Charlie, Presumed Dead

Charlie sparkles in every shot, his dark hair flopping across his forehead. There’s one in front of his high school in Bangkok: his arms are slung around both of his parents, his grin—angled higher on one side—just barely showing, like he’s suppressing a laugh. There’s one of him as a kid in a swimming pool in what must have been Paris—he spent most of his childhood there. His eyes are so wide you can see the flecks of gold in the blue, and his arms are stuffed into floaties.

 

The pictures show Charlie with friends, Charlie with his parents. Charlie with the basset hound they used to have. My favorite is one of Charlie caught off-guard: he’s somewhere beachy—I can see a stretch of white sand like a long blanket wrapping itself around him in the background. The expression on his face is playful, like he’s teasing the person behind the camera. There’s one of Charlie and Adam wearing wide grins, their arms slung around each other’s shoulders against the backdrop of their dorm room, and it ignites something sharp in my heart. There’s an open checkerboard on the coffee table behind them. The memory that follows leaves me breathless.

 

Charlie places the checkerboard between us. We’re in the corridor outside a hospital room; my little brother has just gotten his appendix out.

 

Charlie banned checkers from our relationship shortly after we began dating, when he realized that I’m basically a checkers savant and win every single time. Checkers, however, keeps me calm and focused. On the checkerboard, I feel in control.

 

“Like a lamb to the slaughter,” I inform him in a serious tone, and he laughs loudly.

 

“I like that. Well, I’m happy to dig my own grave as long as you’ll lie in it too,” he says. Then he winks, and his whole face lights up with this mix of things: playfulness, secrecy, confidence, charm. When Charlie’s playing nice guy, he’s at his best.

 

The problem is, he’s always playing.

 

The thought crosses my mind before I can help it, and I react by reaching across the board and squeezing him again, extra tight.

 

“I love you,” I whisper.
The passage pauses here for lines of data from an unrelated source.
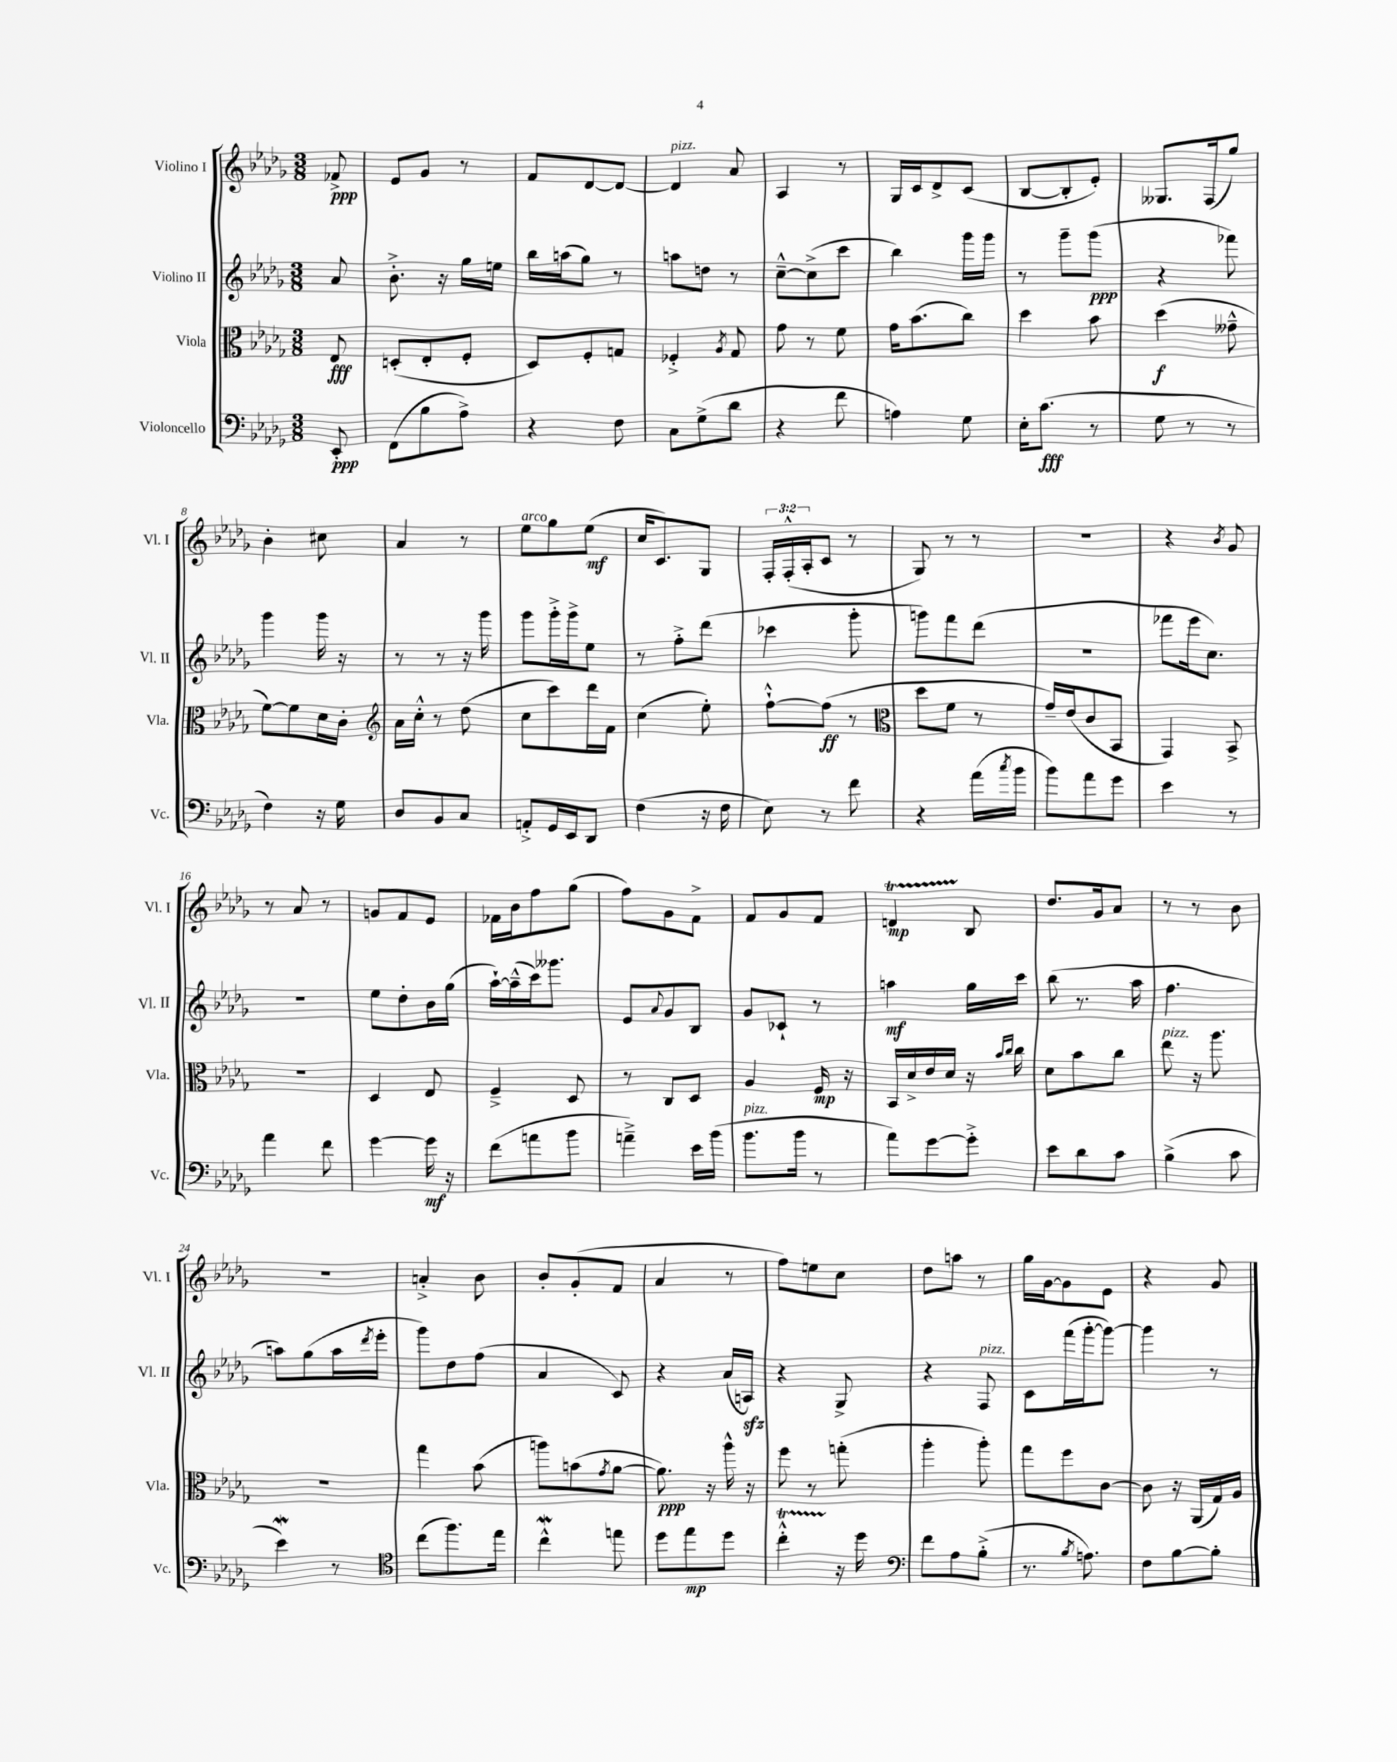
<<
\new StaffGroup <<
\new Staff = "s0" \with { instrumentName = "Violino I" shortInstrumentName = "Vl. I" } {
    \clef treble \key des \major \numericTimeSignature \time 3/8 \override Staff.TupletNumber.text = #tuplet-number::calc-fraction-text \partial 8
    fes'8->\ppp |
    ees'8 ges'8 r8 |
    f'8 des'8~ des'8~ |
    des'4^\markup { \italic "pizz." } aes'8 |
    aes4 r8 |
    ges16 c'16 des'8-> c'8( |
    bes8~ bes8-. ees'8-.) |
    geses8. f16( ges''8) |
    bes'4-. cis''8 |
    aes'4 r8 |
    ees''8^\markup { \italic "arco" } ges''8 ees''8\mf( |
    c''16 c'8.) ges8 |
    \tuplet 3/2 { f16-. f16-.-^( aes16-. } c'8 r8 |
    ges8) r8 r8 |
    R4. |
    r4 \acciaccatura { bes'8 } ges'8 |
    r8 aes'8 r8 |
    g'8 f'8 ees'8 |
    fes'16 bes'16 f''8 ges''8( |
    f''8) ges'8 f'8-> |
    f'8 ges'8 f'8 |
    d'4\startTrillSpan\mp bes8\stopTrillSpan |
    des''8. ges'16 aes'8 |
    r8 r8 bes'8 |
    R4. |
    a'4-.-> bes'8 |
    bes'8-. ges'8-.( f'8 |
    aes'4 r8 |
    f''8) e''8 c''8 |
    des''8 a''8 r8 |
    ges''16 ges'16~ ges'8 ees'8 |
    r4 ges'8 \bar "|." |
}
\new Staff = "s1" \with { instrumentName = "Violino II" shortInstrumentName = "Vl. II" } {
    \clef treble \key des \major \numericTimeSignature \time 3/8 \partial 8
    aes'8 |
    bes'8.-.-> r16 ges''16 e''16 |
    bes''16 a''16( ges''8) r8 |
    a''8 d''8 r8 |
    c''8~---^ c''8->( c'''8 |
    bes''4) ges'''16 ges'''16 |
    r8 ges'''8-- ges'''8\ppp( |
    r4 fes'''8) |
    ges'''4 ges'''16 r16 |
    r8 r8 r16 ges'''16 |
    ges'''8 ges'''16-.-> ges'''16-> ees''8 |
    r8 f''8-.-> des'''8( |
    ces'''4 ges'''8-. |
    g'''8) f'''8 des'''8( |
    R4. |
    fes'''8 ees'''16 c''8.) |
    R4. |
    ees''8 des''8-. bes'16 ges''16( |
    aes''16~-!) aes''16---^( c'''16) geses'''8. |
    ees'8 \appoggiatura { aes'8 } ges'8 bes8 |
    ges'8 ces'8-! r8 |
    a''4\mf ges''16 c'''16 |
    bes''8( r8. aes''16 |
    f''4. |
    a''8) ges''8( a''16 \acciaccatura { des'''8 } ees'''16-. |
    ges'''8) des''8 f''8( |
    aes'4 c'8) |
    r4 aes'16( a16\sfz) |
    r4 ges8-> |
    r4 f8^\markup { \italic "pizz." } |
    c'8 f'''16( ges'''16~-. ges'''8~) |
    ges'''4 r8 \bar "|." |
}
\new Staff = "s2" \with { instrumentName = "Viola" shortInstrumentName = "Vla." } {
    \clef alto \key des \major \numericTimeSignature \time 3/8 \partial 8
    ees8\fff |
    d8-.( ees8-. f8-. |
    des8) f8-. g8 |
    fes4-.-> \acciaccatura { aes8 } ges8 |
    ges'8 r8 f'8 |
    ges'16 bes'8.( c''8) |
    des''4 bes'8 |
    des''4\f( geses'8---^ |
    f'8~) f'8 des'16 c'16-. |
    \clef treble aes'16 c''16-.-^ r8 des''8( |
    c''8 c'''8) des'''16 f'16 |
    c''4( ees''8-.) |
    f''8~-!-^ f''8\ff( r8 |
    \clef alto des''8 f'8 r8 |
    ges'16--) ees'16( c'8 bes,8 |
    ges,4) bes,8-> |
    R4. |
    des4 ees8 |
    f4---> des8 |
    r8 c8 des8 |
    aes4 f16\mp r16 |
    bes,16 des'16-> ees'16 des'16 r16 \grace { bes'16 c''16 } c''16 |
    des'8 bes'8 c''8 |
    ees''8^\markup { \italic "pizz." } r16 aes''8. |
    R4. |
    ges''4 bes'8( |
    a''8) b'8( \acciaccatura { ges'8 } aes'8~ |
    aes'8.\ppp) r16 aes''16-^ r16 |
    f''8 r8 g''8-.( |
    aes''4-. aes''8-.) |
    ges''8 f''8 c'8~ |
    c'8 r16 aes,16( ges16) aes16 \bar "|." |
}
\new Staff = "s3" \with { instrumentName = "Violoncello" shortInstrumentName = "Vc." } {
    \clef bass \key des \major \numericTimeSignature \time 3/8 \partial 8
    ees,8-.\ppp |
    f,8( bes8 aes8->) |
    r4 f8 |
    c8 ges8->( des'8 |
    r4 f'8 |
    a4) ges8 |
    ees16-. c'8.\fff( r8 |
    ges8 r8 r8 |
    f4) r16 ges16 |
    des8 bes,8 c8 |
    a,8-.-> ges,16 ees,16 des,8 |
    f4( r16 f16 |
    ees8) r8 f'8 |
    r4 aes'16( \acciaccatura { c''8 } bes'16 |
    bes'8) aes'8 ges'8 |
    ees'4 r8 |
    aes'4 f'8 |
    ges'4~ ges'16\mf r16 |
    f'8( a'8 bes'8 |
    a'4--->) ees'16 bes'16( |
    bes'8.^\markup { \italic "pizz." } bes'16 r8 |
    aes'8) ges'8~ ges'8-.-> |
    ees'8 des'8 c'8 |
    bes4->( c'8 |
    ees'4\mordent) r8 |
    \clef tenor c''8( f''8.) ees''16 |
    c''4-^\mordent e''8 |
    des''8 ees''8\mp des''8 |
    c''4-.-^\startTrillSpan r16\stopTrillSpan des''16 |
    \clef bass f'8 aes8 bes8-.->( |
    r8. \acciaccatura { bes8 } a8.) |
    f8 bes8~ bes8-. \bar "|." |
}
>>
>>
I desperately need to hear it back.

 

“You sweetheart,” he says instead, and I feel my heart sink.

 

I pull away and look him in the eyes, hoping to catch a glimpse of what he’s thinking. But there it is again: that smile. Charlie being playful.

 

The image leaves me shaking. My armpits are damp, and I realize I’ve been lingering too long in front of the photo that triggered the memory. I push forward, shaking my head in an effort to clear my thoughts. There aren’t any pictures of Charlie and me in the photo display—not even the one he kept in a frame next to his bed in the dorm. We’d have been dating for over a year by now. Still, a lot has changed in the past few months.

 

I don’t even notice that I’m the only one still examining the photos until a man in a navy blue suit—maybe a funeral coordinator—taps me on the shoulder. “Miss, could you please take your seat? The ceremony is about to start.” He gestures toward the seats, which are almost all filled.

 

“Thanks,” I tell him as I scan for an empty chair. I’m about to take the one closest to me, right on the end by the aisle, when I see an older lady walking with a cane a few paces behind me. She’s clearly moving toward the same chair; so instead I squeeze halfway down the row behind this one, where there’s one remaining seat toward the center, next to a middle-aged couple that I’d mistake for siblings if they weren’t holding hands. The woman keeps clearing her throat loudly and blowing her nose into an elaborately embroidered handkerchief. I reach for my bag and hand her my extra pack of tissues, just in case.

 

The service passes in a blur: a few thoughtful words, some psalms. Then Charlie’s philosophy teacher from high school is at the podium saying a few nice and funny things about how Charlie once wrote an entire term paper in a series of haikus and still managed to hit on the relevant arguments; so technically, the teacher couldn’t fail him even though it wasn’t exactly a scholarly essay. That produces a chuckle. And an uncle tells a story about how when Charlie was a kid and crashing at his place, he’d had a hell of a time keeping Charlie away from the tree that stretched past the second-story terrace, and how Charlie had been found more than once clambering down it to the 7th arrondissement sidewalk, and how he’d never met a kid cleverer or sneakier. I laugh at that one because it’s so true. Charlie was always catching me off-guard—it was one of the reasons I cared about him.

 

After an hour of listening to other people’s memories, I’m exhausted. My boyfriend was beloved by more people than just me—that much is clear. It’s one of the main reasons I was drawn to him—at first, Charlie was a perfect fit. It doesn’t occur to me to offer some memories of my own, though; I feel like an outsider here. My throat constricts as it hits me: I’ll never see him again. The tears come from somewhere deep and indecipherable.

 

I blink rapidly, eyes stinging. I reach for my purse and rummage around for my other pack of tissues. I’ve just found them when I hear murmurs. When I look up to see the elfin girl stepping up to the podium. She smiles in the direction of Charlie’s mom, and for some reason my heart goes cold. She’s gripping the sides of the wooden frame like it’s a lifeline. I watch her draw in a breath. And then she begins to talk.